Discard speed matters. The model moved on immediately on bad metrics; that matched what I want from mining hygiene.
Reuse worked. It recombined ideas already present in the repo and notes (e.g. vol-adjusted trend with jump suppression).
Economics. ~2h local inference, $0 API line item—material for how long I am willing to let a search run.
Human-in-the-loop scales the search. Mid-run nudges broke local optima; the agent absorbed paper- or note-level hints without harness churn. I am keeping that pattern: autonomous bulk + sparse human steering, not full manual mining.
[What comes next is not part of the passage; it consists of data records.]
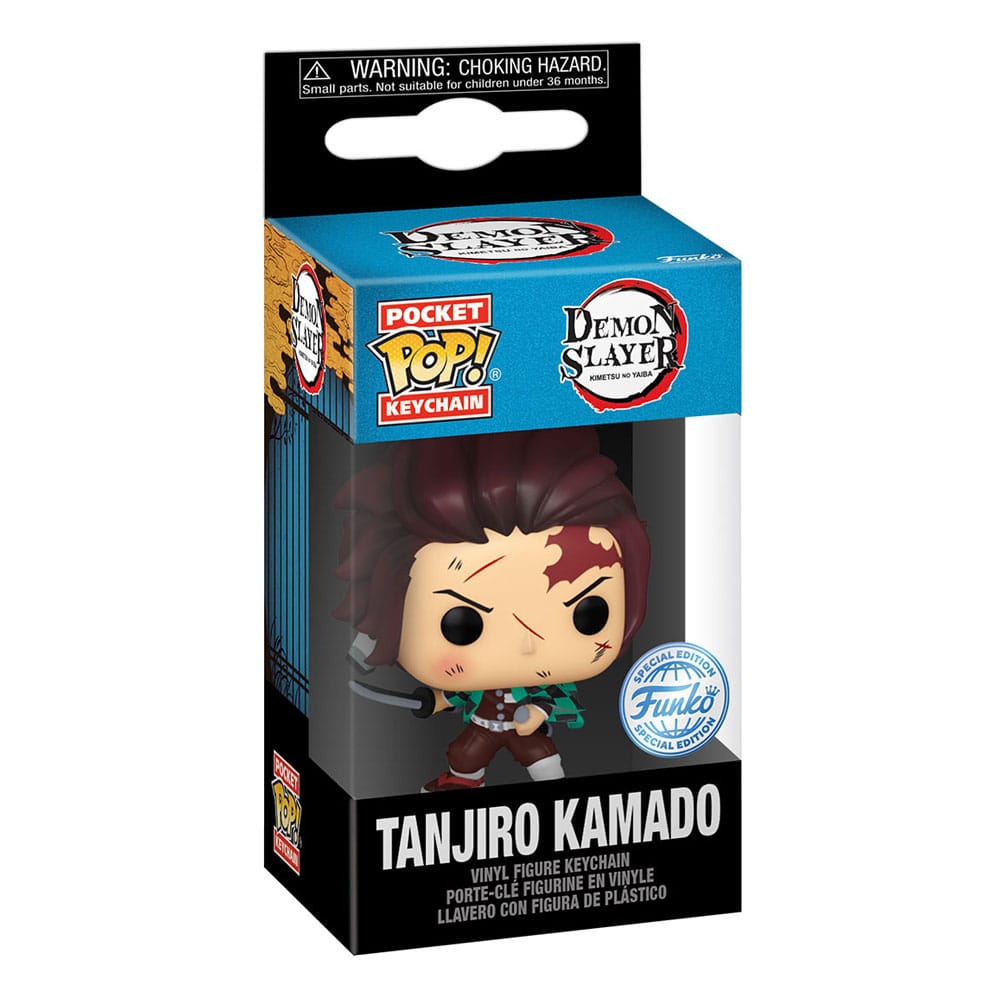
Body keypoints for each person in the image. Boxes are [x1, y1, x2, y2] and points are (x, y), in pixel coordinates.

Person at [335, 426, 650, 791]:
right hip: (482, 728)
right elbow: (454, 696)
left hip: (523, 731)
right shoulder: (470, 681)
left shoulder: (545, 684)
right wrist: (433, 701)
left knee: (541, 757)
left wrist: (538, 712)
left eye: (588, 614)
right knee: (464, 756)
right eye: (462, 624)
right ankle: (462, 783)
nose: (528, 644)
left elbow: (560, 698)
Diversity risk. With the same harness, prompts, and data, an LLM driver can still converge to the same or nearly the same strategy across runs—inductive bias and “default” repairs narrow the trajectory. I am treating perturbation (sampling, seeds, varied briefs / inits, parallel nudges, small prompt jitter) as part of the method, not an optional polish.

Limitations and planned follow-ups

Eligibility is not alpha: Clearing the backtest gates is not, by itself, a claim of edge out-of-sample.
Next checks: Lock windows, walk-forward or holdout, and use “passes gates once” as a regression signal for the harness, not as validation of edge.